*** Opening of Records shown ***

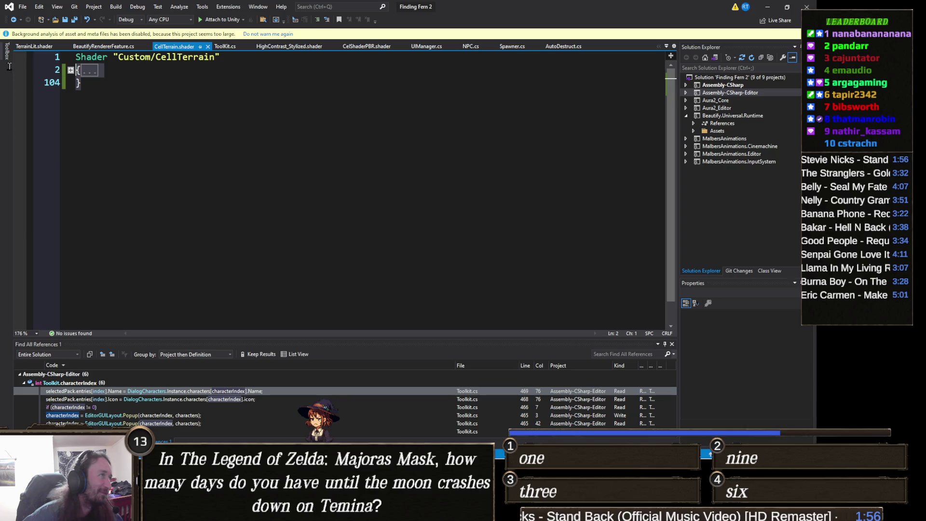
pyautogui.press('ctrl+a')
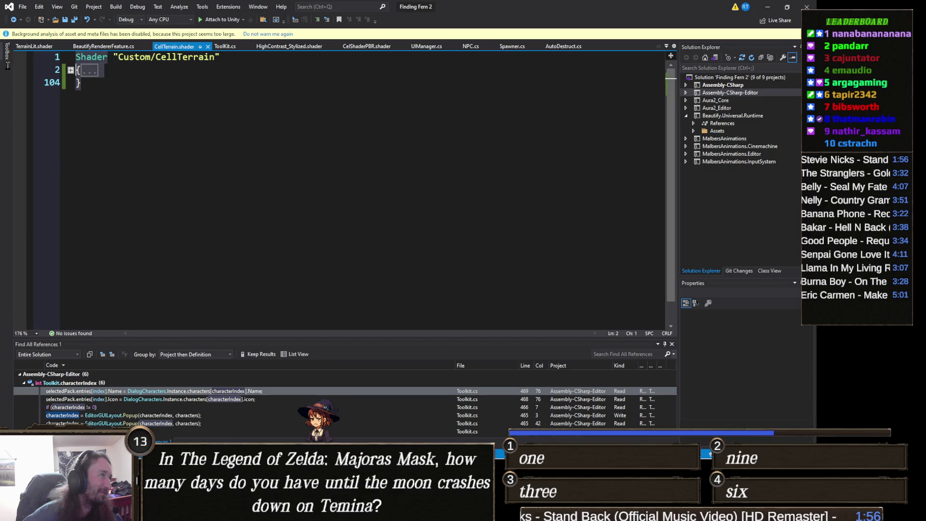
pyautogui.press('ctrl+v')
pyautogui.scroll(20, 88, 141)
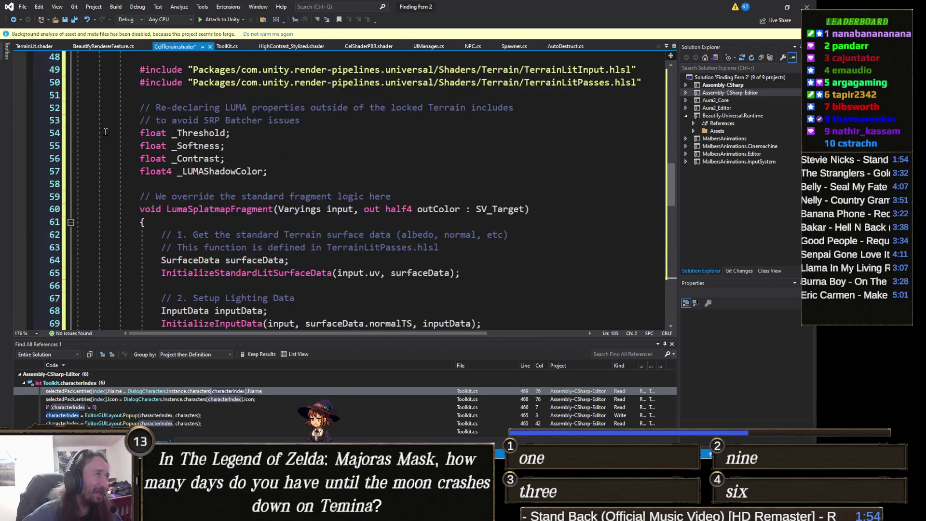
pyautogui.click(55, 72)
pyautogui.press('Delete')
pyautogui.press('ctrl+s')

*** Close of Records shown ***

◆ **Your instructions**
Return exactly the lines running from the line with "pyautogui.press('ctrl+v')" through the final line of the listing. Leave the pictures out.

◆ **Your response**
pyautogui.press('ctrl+v')
pyautogui.scroll(20, 88, 141)
pyautogui.click(55, 72)
pyautogui.press('Delete')
pyautogui.press('ctrl+s')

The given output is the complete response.